Tips for Employers & Employees
Tips for Employers
- Tell your employees that when they are charged with selling tobacco products to anyone under 19 years old, the store owner or corporation can also be charged.
- Tell your employees to I.D. everyone who looks under 25.
- Teach your employees to be familiar with acceptable I.D, using the Acceptable I.D. handout (PDF).
- Test your employees on the 3 easy steps for checking I.D.
- Teach your employees methods on how to refuse the sale of tobacco products.
- Have your employees sign the Employee Responsibility Sign-off sheet (PDF) included in the Not to Kids Binder (PDF).
Tips for Employees
- If you are charged with selling tobacco products to anyone under 19 years old, the store owner or corporation can also be charged.
- I.D. everyone who looks under 25.
- Be familiar with acceptable I.D, using the Acceptable I.D. handout (PDF).
- Know the 3 easy steps for checking I.D.
Other Helpful Tips
There is no age requirement to sell tobacco products, however, customers must be at least 19 years of age to be sold tobacco products.
Employees and employers must request Identification from anyone who appears to be under the age of 25.

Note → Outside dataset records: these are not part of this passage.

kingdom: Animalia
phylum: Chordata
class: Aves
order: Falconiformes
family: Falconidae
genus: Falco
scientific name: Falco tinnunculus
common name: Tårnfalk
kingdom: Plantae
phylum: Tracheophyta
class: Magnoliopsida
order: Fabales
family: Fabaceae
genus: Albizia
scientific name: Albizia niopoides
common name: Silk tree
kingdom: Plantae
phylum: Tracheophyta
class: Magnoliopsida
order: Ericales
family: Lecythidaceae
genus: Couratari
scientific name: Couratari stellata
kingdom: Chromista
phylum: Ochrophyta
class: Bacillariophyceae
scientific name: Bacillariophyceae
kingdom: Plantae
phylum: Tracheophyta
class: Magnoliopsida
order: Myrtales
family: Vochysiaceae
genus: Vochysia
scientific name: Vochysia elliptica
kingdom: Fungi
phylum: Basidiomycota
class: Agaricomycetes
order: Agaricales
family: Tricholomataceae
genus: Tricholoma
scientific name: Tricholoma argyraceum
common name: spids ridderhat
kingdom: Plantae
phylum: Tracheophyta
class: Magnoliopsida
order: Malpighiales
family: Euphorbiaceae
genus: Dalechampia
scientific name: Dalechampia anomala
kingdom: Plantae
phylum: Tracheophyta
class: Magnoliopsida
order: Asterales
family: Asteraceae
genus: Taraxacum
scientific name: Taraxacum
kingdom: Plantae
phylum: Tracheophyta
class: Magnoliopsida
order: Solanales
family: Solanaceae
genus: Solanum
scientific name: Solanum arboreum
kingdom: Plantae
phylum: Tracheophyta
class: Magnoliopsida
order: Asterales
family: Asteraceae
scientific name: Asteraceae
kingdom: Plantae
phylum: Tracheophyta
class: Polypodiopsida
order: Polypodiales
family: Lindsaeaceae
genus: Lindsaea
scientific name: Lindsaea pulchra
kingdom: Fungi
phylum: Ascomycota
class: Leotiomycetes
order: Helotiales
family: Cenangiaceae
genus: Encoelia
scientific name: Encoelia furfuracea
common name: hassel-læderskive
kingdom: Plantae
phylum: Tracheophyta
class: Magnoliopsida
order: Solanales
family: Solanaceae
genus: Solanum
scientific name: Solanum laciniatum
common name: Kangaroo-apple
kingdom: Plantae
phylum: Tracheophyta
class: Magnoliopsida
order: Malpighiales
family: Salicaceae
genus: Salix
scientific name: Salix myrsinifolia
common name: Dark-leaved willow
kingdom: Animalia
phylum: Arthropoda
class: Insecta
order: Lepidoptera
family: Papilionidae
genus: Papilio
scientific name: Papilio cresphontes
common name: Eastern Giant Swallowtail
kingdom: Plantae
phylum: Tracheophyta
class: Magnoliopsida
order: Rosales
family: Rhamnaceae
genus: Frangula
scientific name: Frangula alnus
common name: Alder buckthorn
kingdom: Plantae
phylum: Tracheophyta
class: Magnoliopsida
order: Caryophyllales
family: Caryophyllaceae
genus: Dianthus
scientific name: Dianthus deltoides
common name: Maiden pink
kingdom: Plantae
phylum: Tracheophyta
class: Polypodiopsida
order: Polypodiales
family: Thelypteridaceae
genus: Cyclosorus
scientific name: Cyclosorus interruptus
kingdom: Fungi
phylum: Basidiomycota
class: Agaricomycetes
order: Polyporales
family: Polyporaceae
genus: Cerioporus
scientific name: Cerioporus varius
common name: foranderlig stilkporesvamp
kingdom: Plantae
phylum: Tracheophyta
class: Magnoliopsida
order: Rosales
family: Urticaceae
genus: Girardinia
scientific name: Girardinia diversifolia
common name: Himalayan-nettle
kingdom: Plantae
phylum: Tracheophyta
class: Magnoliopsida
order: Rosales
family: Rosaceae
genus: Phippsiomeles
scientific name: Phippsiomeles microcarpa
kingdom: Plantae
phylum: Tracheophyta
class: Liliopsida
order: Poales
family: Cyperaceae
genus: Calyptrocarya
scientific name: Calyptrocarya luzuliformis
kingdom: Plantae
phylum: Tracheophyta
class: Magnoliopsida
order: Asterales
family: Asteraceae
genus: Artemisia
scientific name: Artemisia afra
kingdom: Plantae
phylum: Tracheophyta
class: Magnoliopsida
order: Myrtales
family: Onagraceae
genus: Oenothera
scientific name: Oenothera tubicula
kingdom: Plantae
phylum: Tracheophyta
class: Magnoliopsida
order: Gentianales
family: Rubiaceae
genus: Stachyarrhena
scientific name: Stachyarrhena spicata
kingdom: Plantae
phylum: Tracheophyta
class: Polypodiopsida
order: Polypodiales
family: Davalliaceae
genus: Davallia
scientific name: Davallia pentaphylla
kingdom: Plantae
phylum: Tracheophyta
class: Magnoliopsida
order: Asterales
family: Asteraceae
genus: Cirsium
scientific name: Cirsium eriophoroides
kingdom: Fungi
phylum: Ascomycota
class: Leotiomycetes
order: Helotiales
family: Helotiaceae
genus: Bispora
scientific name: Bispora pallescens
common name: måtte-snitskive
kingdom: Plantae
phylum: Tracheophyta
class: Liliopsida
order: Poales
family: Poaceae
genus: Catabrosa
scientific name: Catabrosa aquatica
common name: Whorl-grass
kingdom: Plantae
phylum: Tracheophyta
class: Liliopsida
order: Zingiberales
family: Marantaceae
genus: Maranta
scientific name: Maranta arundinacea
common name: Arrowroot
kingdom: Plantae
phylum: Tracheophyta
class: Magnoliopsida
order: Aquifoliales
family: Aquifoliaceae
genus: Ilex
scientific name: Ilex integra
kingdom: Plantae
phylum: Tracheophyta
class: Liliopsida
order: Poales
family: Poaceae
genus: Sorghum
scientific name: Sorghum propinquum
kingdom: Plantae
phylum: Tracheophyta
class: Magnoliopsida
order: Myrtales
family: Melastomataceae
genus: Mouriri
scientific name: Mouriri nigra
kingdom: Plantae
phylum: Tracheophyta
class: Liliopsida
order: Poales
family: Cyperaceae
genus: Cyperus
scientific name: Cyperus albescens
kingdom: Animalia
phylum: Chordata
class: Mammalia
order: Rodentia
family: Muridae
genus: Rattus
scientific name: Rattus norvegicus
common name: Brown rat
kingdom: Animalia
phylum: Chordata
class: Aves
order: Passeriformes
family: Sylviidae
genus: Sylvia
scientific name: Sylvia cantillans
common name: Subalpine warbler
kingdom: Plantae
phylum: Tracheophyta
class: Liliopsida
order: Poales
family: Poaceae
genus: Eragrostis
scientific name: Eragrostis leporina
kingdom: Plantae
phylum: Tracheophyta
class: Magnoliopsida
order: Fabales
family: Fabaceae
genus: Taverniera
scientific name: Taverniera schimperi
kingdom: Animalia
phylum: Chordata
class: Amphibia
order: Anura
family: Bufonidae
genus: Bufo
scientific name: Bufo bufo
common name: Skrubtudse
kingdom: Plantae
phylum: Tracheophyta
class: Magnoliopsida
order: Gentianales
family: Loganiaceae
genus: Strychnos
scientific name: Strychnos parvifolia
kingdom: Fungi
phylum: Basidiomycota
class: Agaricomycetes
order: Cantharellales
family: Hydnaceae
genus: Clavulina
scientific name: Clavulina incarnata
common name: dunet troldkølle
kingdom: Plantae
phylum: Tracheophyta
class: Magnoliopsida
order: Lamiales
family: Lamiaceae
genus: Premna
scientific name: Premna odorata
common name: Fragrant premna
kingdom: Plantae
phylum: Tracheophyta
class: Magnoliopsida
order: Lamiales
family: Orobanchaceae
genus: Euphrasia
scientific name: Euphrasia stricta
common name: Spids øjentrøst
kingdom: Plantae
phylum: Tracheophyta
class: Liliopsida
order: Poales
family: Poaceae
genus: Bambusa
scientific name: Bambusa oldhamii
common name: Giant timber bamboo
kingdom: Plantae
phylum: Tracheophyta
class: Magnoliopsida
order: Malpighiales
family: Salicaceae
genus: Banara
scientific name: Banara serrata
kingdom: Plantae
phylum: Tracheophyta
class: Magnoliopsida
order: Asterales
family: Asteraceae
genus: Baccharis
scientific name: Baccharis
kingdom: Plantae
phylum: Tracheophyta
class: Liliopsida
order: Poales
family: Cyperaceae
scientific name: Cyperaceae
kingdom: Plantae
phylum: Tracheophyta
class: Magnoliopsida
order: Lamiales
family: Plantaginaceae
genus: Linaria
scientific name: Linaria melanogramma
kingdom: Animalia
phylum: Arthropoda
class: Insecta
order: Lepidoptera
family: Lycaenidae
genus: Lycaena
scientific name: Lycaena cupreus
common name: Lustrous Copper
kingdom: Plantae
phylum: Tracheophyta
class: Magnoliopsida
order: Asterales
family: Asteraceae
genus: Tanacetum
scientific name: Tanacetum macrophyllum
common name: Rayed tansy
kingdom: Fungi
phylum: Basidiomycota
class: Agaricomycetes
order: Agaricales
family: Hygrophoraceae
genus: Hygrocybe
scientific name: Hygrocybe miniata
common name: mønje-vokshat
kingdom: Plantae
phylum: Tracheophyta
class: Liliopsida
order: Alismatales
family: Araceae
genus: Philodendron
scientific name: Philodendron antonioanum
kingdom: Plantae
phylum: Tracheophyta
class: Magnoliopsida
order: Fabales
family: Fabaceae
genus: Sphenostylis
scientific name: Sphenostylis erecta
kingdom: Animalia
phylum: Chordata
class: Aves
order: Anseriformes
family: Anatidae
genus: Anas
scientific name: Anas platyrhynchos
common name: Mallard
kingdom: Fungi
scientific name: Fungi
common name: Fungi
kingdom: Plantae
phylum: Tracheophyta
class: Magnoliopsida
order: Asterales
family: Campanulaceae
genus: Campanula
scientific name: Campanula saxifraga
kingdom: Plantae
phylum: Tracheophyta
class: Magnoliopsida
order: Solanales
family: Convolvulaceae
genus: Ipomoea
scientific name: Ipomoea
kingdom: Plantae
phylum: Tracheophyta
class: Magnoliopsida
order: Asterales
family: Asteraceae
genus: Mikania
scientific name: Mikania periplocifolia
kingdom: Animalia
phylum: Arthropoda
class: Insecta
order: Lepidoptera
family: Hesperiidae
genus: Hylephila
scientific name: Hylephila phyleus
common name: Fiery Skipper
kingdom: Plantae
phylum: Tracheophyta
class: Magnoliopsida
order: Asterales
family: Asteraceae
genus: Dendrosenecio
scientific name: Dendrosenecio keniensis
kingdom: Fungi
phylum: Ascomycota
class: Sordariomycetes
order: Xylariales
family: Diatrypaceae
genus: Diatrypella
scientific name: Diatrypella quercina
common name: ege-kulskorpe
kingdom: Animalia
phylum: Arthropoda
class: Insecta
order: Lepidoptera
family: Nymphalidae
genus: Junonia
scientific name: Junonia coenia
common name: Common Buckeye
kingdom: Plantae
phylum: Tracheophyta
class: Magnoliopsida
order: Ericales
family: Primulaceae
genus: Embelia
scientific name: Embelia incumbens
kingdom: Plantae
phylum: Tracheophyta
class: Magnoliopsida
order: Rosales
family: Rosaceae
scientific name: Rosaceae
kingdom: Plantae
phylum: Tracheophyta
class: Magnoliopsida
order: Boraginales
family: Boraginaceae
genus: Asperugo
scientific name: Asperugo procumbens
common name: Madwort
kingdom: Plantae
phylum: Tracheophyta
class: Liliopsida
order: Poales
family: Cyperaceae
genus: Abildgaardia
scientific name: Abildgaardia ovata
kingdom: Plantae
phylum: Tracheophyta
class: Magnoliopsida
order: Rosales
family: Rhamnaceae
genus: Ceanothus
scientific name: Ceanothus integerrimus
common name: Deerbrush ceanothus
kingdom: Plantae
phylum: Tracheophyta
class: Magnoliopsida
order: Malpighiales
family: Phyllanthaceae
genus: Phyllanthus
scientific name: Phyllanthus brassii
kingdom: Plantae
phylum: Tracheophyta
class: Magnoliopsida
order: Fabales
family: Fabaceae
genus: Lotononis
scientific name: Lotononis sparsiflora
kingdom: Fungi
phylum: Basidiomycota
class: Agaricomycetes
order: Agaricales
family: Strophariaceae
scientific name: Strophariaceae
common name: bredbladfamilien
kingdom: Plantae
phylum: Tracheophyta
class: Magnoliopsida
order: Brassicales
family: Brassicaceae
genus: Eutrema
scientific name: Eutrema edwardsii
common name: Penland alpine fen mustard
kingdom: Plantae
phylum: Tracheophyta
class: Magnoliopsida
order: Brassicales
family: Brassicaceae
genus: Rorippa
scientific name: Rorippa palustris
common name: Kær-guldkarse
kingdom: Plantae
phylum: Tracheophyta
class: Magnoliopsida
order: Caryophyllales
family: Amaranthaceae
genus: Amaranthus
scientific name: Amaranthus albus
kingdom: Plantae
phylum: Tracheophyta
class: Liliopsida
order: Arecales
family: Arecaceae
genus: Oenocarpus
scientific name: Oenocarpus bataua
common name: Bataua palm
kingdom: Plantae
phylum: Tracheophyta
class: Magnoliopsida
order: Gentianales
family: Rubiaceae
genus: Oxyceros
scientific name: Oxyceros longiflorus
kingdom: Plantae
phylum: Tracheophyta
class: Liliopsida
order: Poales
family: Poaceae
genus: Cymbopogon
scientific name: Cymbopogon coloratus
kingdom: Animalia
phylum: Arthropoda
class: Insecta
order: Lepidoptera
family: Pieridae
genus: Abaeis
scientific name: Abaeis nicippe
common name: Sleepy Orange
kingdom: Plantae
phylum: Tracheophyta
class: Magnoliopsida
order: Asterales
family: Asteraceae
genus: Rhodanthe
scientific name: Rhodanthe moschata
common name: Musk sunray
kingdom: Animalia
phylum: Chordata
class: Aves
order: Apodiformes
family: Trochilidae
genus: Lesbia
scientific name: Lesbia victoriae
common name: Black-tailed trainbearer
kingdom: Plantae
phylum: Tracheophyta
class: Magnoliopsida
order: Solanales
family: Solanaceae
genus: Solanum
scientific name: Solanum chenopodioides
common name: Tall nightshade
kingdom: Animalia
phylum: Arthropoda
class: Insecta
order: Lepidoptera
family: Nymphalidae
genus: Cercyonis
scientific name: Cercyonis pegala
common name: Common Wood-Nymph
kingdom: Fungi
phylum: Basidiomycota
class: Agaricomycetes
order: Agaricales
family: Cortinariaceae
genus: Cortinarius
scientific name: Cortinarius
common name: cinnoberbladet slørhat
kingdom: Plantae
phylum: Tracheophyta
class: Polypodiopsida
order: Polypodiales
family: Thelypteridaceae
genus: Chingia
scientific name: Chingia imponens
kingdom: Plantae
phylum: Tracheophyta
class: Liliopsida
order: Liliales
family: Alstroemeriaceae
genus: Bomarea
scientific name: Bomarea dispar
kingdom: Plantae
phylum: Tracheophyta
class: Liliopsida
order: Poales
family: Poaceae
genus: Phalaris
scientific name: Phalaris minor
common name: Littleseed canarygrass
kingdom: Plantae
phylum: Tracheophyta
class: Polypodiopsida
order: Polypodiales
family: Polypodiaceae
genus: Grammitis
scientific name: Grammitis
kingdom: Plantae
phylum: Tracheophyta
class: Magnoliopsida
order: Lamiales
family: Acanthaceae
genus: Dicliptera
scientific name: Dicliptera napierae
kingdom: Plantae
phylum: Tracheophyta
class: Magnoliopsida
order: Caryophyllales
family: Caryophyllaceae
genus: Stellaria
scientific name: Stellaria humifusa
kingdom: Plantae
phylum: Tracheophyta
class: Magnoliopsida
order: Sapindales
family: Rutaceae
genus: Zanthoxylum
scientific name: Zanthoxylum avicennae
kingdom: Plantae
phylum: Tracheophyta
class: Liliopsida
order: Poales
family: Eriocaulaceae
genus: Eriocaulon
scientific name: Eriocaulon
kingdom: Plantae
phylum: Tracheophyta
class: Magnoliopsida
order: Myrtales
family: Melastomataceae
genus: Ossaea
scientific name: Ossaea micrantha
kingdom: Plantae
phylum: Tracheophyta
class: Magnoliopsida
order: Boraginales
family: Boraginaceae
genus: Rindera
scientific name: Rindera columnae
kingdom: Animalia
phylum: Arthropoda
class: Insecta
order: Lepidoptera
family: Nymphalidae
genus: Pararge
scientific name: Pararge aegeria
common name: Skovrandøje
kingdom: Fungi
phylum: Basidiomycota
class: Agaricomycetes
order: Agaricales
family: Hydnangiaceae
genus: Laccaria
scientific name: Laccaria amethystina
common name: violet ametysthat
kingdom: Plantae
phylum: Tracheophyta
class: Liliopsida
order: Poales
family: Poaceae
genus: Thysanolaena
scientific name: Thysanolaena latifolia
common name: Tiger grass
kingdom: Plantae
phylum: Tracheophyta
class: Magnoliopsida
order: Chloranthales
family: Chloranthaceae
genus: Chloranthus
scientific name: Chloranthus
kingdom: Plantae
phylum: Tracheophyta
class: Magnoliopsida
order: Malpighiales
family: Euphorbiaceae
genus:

A sign in any place where tobacco products are either sold or offered for sale that refers to tobacco products or tobacco product accessories, or both, is "promotional material".
Display & Promotion
It is the responsibility of anyone selling tobacco to ensure that customers do not see or handle products containing tobacco before they are purchased.
Never leave a shipment of products that contain tobacco in view of customers before placing it in the storage unit.
Accessories may not be displayed if they promote a brand of tobacco.
Failure to post identification sign, age restriction and health warning signs may result in a fine of $240 - $75,000.
Two or more tobacco sales offences resulting in registered convictions at a business location (e.g. same address) shall result in an Automatic Prohibition of six months.
The Smoke-Free Ontario Act states that a store owner/operator is responsible for the actions of his/her employee(s) unless the owner exercises due diligence to prevent any contraventions. Training staff using the above resources does not prove due diligence, as this is one of many steps that can be taken to ensure employees do not sell to minors.